Repeat all the records, precisely as given.

*** Dataset records ***

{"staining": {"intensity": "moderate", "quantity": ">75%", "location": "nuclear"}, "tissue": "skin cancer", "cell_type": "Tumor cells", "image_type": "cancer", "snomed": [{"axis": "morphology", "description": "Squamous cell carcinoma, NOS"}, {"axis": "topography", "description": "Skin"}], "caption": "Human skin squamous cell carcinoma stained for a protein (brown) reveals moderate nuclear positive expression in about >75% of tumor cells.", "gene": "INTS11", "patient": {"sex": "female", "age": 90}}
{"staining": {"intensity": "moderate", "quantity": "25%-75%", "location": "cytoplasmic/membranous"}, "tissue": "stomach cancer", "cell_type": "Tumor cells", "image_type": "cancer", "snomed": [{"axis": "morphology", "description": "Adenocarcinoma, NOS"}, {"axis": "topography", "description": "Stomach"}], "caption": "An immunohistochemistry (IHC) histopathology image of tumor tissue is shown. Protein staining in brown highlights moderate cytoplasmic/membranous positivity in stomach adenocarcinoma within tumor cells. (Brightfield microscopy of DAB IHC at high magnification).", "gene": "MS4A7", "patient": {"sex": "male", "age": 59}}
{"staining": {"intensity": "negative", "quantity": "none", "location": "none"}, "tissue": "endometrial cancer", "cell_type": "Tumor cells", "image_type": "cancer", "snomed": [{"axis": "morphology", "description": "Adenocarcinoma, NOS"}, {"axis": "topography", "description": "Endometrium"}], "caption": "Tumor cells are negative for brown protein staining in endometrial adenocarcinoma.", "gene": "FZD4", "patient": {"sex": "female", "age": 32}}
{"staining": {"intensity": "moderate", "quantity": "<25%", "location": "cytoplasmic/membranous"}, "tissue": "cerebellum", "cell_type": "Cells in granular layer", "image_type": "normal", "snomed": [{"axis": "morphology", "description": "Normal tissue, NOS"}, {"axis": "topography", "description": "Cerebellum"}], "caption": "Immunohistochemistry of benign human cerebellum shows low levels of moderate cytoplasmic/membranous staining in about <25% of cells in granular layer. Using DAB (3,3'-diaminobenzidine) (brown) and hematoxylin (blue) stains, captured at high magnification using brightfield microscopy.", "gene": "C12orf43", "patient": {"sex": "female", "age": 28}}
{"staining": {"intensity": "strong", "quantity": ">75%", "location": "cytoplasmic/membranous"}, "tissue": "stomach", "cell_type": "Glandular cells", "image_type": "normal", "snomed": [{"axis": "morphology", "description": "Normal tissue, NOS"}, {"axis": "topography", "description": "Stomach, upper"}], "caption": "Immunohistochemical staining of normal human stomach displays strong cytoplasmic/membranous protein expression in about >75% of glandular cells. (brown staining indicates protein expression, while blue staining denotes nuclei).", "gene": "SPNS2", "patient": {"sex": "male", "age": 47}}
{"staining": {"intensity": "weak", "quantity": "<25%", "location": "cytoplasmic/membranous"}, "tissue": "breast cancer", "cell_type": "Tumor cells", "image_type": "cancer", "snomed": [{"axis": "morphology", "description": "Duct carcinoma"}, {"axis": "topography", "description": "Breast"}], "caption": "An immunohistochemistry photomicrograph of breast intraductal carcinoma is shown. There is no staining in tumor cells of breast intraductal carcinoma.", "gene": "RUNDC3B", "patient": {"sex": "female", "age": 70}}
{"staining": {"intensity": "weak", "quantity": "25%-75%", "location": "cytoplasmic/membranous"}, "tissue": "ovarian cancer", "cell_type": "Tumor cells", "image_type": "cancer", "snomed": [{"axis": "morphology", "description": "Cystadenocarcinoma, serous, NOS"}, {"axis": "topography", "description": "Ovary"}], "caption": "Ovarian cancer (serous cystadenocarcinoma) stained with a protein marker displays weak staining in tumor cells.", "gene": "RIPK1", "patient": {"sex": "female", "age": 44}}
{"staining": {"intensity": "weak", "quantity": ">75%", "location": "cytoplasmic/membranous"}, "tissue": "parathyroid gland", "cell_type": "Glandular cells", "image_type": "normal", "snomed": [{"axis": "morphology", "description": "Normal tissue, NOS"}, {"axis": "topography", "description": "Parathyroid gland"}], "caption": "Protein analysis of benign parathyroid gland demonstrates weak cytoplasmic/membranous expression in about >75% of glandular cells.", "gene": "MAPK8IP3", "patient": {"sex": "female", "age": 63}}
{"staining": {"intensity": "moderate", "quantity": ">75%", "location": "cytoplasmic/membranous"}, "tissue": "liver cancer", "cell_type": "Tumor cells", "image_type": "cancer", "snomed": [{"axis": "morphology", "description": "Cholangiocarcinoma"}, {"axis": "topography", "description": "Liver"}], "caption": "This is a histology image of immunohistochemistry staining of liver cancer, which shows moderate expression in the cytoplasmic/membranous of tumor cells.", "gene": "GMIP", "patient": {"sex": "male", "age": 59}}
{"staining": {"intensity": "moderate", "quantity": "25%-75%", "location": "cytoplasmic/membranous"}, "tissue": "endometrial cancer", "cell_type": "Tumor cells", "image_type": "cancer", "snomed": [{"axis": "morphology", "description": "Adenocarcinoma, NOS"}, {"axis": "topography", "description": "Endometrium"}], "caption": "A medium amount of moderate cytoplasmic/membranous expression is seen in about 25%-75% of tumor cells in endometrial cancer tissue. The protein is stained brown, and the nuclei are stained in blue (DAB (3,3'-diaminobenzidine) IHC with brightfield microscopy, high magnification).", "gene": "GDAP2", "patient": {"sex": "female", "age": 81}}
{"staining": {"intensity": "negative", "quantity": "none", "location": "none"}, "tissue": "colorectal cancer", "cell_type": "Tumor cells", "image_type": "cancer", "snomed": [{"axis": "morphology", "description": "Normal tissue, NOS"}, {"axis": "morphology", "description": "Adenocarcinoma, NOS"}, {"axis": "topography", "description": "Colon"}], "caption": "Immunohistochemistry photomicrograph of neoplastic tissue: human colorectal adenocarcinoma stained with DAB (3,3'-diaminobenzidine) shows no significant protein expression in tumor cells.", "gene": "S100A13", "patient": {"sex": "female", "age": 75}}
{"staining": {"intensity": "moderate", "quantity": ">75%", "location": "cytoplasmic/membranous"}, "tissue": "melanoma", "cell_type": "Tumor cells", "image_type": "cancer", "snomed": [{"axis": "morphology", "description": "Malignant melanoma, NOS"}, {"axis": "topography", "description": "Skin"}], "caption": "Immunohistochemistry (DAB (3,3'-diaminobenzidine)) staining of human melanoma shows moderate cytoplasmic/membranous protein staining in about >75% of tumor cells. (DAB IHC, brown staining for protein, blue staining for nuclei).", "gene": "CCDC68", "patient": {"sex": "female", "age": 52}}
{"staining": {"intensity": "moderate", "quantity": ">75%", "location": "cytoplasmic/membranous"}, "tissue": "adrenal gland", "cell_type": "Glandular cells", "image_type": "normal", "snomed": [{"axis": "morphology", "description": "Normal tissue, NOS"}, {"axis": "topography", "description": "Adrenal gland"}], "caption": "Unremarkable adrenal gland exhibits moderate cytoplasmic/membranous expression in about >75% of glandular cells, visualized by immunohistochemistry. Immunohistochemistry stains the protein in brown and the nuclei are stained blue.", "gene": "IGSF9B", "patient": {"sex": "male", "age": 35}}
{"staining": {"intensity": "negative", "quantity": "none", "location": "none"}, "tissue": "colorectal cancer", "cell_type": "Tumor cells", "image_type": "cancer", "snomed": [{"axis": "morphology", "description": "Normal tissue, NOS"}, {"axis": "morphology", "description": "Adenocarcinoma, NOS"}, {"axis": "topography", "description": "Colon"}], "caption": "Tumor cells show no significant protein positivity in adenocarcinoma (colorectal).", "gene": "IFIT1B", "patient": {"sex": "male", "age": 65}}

*** End of Dataset records ***

**Exercise response:**
{"staining": {"intensity": "moderate", "quantity": ">75%", "location": "nuclear"}, "tissue": "skin cancer", "cell_type": "Tumor cells", "image_type": "cancer", "snomed": [{"axis": "morphology", "description": "Squamous cell carcinoma, NOS"}, {"axis": "topography", "description": "Skin"}], "caption": "Human skin squamous cell carcinoma stained for a protein (brown) reveals moderate nuclear positive expression in about >75% of tumor cells.", "gene": "INTS11", "patient": {"sex": "female", "age": 90}}
{"staining": {"intensity": "moderate", "quantity": "25%-75%", "location": "cytoplasmic/membranous"}, "tissue": "stomach cancer", "cell_type": "Tumor cells", "image_type": "cancer", "snomed": [{"axis": "morphology", "description": "Adenocarcinoma, NOS"}, {"axis": "topography", "description": "Stomach"}], "caption": "An immunohistochemistry (IHC) histopathology image of tumor tissue is shown. Protein staining in brown highlights moderate cytoplasmic/membranous positivity in stomach adenocarcinoma within tumor cells. (Brightfield microscopy of DAB IHC at high magnification).", "gene": "MS4A7", "patient": {"sex": "male", "age": 59}}
{"staining": {"intensity": "negative", "quantity": "none", "location": "none"}, "tissue": "endometrial cancer", "cell_type": "Tumor cells", "image_type": "cancer", "snomed": [{"axis": "morphology", "description": "Adenocarcinoma, NOS"}, {"axis": "topography", "description": "Endometrium"}], "caption": "Tumor cells are negative for brown protein staining in endometrial adenocarcinoma.", "gene": "FZD4", "patient": {"sex": "female", "age": 32}}
{"staining": {"intensity": "moderate", "quantity": "<25%", "location": "cytoplasmic/membranous"}, "tissue": "cerebellum", "cell_type": "Cells in granular layer", "image_type": "normal", "snomed": [{"axis": "morphology", "description": "Normal tissue, NOS"}, {"axis": "topography", "description": "Cerebellum"}], "caption": "Immunohistochemistry of benign human cerebellum shows low levels of moderate cytoplasmic/membranous staining in about <25% of cells in granular layer. Using DAB (3,3'-diaminobenzidine) (brown) and hematoxylin (blue) stains, captured at high magnification using brightfield microscopy.", "gene": "C12orf43", "patient": {"sex": "female", "age": 28}}
{"staining": {"intensity": "strong", "quantity": ">75%", "location": "cytoplasmic/membranous"}, "tissue": "stomach", "cell_type": "Glandular cells", "image_type": "normal", "snomed": [{"axis": "morphology", "description": "Normal tissue, NOS"}, {"axis": "topography", "description": "Stomach, upper"}], "caption": "Immunohistochemical staining of normal human stomach displays strong cytoplasmic/membranous protein expression in about >75% of glandular cells. (brown staining indicates protein expression, while blue staining denotes nuclei).", "gene": "SPNS2", "patient": {"sex": "male", "age": 47}}
{"staining": {"intensity": "weak", "quantity": "<25%", "location": "cytoplasmic/membranous"}, "tissue": "breast cancer", "cell_type": "Tumor cells", "image_type": "cancer", "snomed": [{"axis": "morphology", "description": "Duct carcinoma"}, {"axis": "topography", "description": "Breast"}], "caption": "An immunohistochemistry photomicrograph of breast intraductal carcinoma is shown. There is no staining in tumor cells of breast intraductal carcinoma.", "gene": "RUNDC3B", "patient": {"sex": "female", "age": 70}}
{"staining": {"intensity": "weak", "quantity": "25%-75%", "location": "cytoplasmic/membranous"}, "tissue": "ovarian cancer", "cell_type": "Tumor cells", "image_type": "cancer", "snomed": [{"axis": "morphology", "description": "Cystadenocarcinoma, serous, NOS"}, {"axis": "topography", "description": "Ovary"}], "caption": "Ovarian cancer (serous cystadenocarcinoma) stained with a protein marker displays weak staining in tumor cells.", "gene": "RIPK1", "patient": {"sex": "female", "age": 44}}
{"staining": {"intensity": "weak", "quantity": ">75%", "location": "cytoplasmic/membranous"}, "tissue": "parathyroid gland", "cell_type": "Glandular cells", "image_type": "normal", "snomed": [{"axis": "morphology", "description": "Normal tissue, NOS"}, {"axis": "topography", "description": "Parathyroid gland"}], "caption": "Protein analysis of benign parathyroid gland demonstrates weak cytoplasmic/membranous expression in about >75% of glandular cells.", "gene": "MAPK8IP3", "patient": {"sex": "female", "age": 63}}
{"staining": {"intensity": "moderate", "quantity": ">75%", "location": "cytoplasmic/membranous"}, "tissue": "liver cancer", "cell_type": "Tumor cells", "image_type": "cancer", "snomed": [{"axis": "morphology", "description": "Cholangiocarcinoma"}, {"axis": "topography", "description": "Liver"}], "caption": "This is a histology image of immunohistochemistry staining of liver cancer, which shows moderate expression in the cytoplasmic/membranous of tumor cells.", "gene": "GMIP", "patient": {"sex": "male", "age": 59}}
{"staining": {"intensity": "moderate", "quantity": "25%-75%", "location": "cytoplasmic/membranous"}, "tissue": "endometrial cancer", "cell_type": "Tumor cells", "image_type": "cancer", "snomed": [{"axis": "morphology", "description": "Adenocarcinoma, NOS"}, {"axis": "topography", "description": "Endometrium"}], "caption": "A medium amount of moderate cytoplasmic/membranous expression is seen in about 25%-75% of tumor cells in endometrial cancer tissue. The protein is stained brown, and the nuclei are stained in blue (DAB (3,3'-diaminobenzidine) IHC with brightfield microscopy, high magnification).", "gene": "GDAP2", "patient": {"sex": "female", "age": 81}}
{"staining": {"intensity": "negative", "quantity": "none", "location": "none"}, "tissue": "colorectal cancer", "cell_type": "Tumor cells", "image_type": "cancer", "snomed": [{"axis": "morphology", "description": "Normal tissue, NOS"}, {"axis": "morphology", "description": "Adenocarcinoma, NOS"}, {"axis": "topography", "description": "Colon"}], "caption": "Immunohistochemistry photomicrograph of neoplastic tissue: human colorectal adenocarcinoma stained with DAB (3,3'-diaminobenzidine) shows no significant protein expression in tumor cells.", "gene": "S100A13", "patient": {"sex": "female", "age": 75}}
{"staining": {"intensity": "moderate", "quantity": ">75%", "location": "cytoplasmic/membranous"}, "tissue": "melanoma", "cell_type": "Tumor cells", "image_type": "cancer", "snomed": [{"axis": "morphology", "description": "Malignant melanoma, NOS"}, {"axis": "topography", "description": "Skin"}], "caption": "Immunohistochemistry (DAB (3,3'-diaminobenzidine)) staining of human melanoma shows moderate cytoplasmic/membranous protein staining in about >75% of tumor cells. (DAB IHC, brown staining for protein, blue staining for nuclei).", "gene": "CCDC68", "patient": {"sex": "female", "age": 52}}
{"staining": {"intensity": "moderate", "quantity": ">75%", "location": "cytoplasmic/membranous"}, "tissue": "adrenal gland", "cell_type": "Glandular cells", "image_type": "normal", "snomed": [{"axis": "morphology", "description": "Normal tissue, NOS"}, {"axis": "topography", "description": "Adrenal gland"}], "caption": "Unremarkable adrenal gland exhibits moderate cytoplasmic/membranous expression in about >75% of glandular cells, visualized by immunohistochemistry. Immunohistochemistry stains the protein in brown and the nuclei are stained blue.", "gene": "IGSF9B", "patient": {"sex": "male", "age": 35}}
{"staining": {"intensity": "negative", "quantity": "none", "location": "none"}, "tissue": "colorectal cancer", "cell_type": "Tumor cells", "image_type": "cancer", "snomed": [{"axis": "morphology", "description": "Normal tissue, NOS"}, {"axis": "morphology", "description": "Adenocarcinoma, NOS"}, {"axis": "topography", "description": "Colon"}], "caption": "Tumor cells show no significant protein positivity in adenocarcinoma (colorectal).", "gene": "IFIT1B", "patient": {"sex": "male", "age": 65}}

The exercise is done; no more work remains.